> [WHAT THE EXERCISE ASKS]: Give back only the lines in the records below from the one with "G04 Gerber Fmt" to the one with "0 $1 Rounding radius*", both inclusive, word for word.

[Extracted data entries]
==========

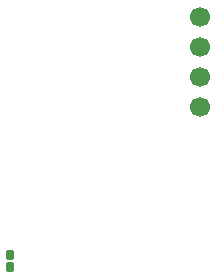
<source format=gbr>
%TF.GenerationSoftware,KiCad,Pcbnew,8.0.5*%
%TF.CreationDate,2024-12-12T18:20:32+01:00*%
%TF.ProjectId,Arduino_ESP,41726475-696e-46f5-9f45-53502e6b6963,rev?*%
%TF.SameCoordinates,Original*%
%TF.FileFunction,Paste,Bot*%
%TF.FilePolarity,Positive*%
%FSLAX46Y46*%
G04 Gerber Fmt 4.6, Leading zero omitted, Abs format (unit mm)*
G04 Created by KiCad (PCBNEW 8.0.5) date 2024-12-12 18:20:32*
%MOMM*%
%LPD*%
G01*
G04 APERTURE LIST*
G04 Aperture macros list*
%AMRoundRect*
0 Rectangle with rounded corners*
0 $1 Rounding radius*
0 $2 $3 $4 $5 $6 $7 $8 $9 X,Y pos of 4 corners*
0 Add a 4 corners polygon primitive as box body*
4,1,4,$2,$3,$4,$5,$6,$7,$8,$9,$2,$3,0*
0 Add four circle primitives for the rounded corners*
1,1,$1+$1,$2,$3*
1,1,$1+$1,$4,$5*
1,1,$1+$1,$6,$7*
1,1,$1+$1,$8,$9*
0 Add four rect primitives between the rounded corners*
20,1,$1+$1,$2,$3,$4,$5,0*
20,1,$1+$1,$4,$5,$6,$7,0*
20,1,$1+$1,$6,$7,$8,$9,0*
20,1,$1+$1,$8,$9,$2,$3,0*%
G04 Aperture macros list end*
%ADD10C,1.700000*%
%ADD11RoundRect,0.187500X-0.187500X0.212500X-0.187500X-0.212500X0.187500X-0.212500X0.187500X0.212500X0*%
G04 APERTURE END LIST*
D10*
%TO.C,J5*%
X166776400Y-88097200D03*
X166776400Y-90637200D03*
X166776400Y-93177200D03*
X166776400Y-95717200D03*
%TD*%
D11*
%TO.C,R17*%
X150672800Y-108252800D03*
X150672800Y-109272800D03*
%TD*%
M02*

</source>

==========

> [RESPONSE BOX]:
G04 Gerber Fmt 4.6, Leading zero omitted, Abs format (unit mm)*
G04 Created by KiCad (PCBNEW 8.0.5) date 2024-12-12 18:20:32*
%MOMM*%
%LPD*%
G01*
G04 APERTURE LIST*
G04 Aperture macros list*
%AMRoundRect*
0 Rectangle with rounded corners*
0 $1 Rounding radius*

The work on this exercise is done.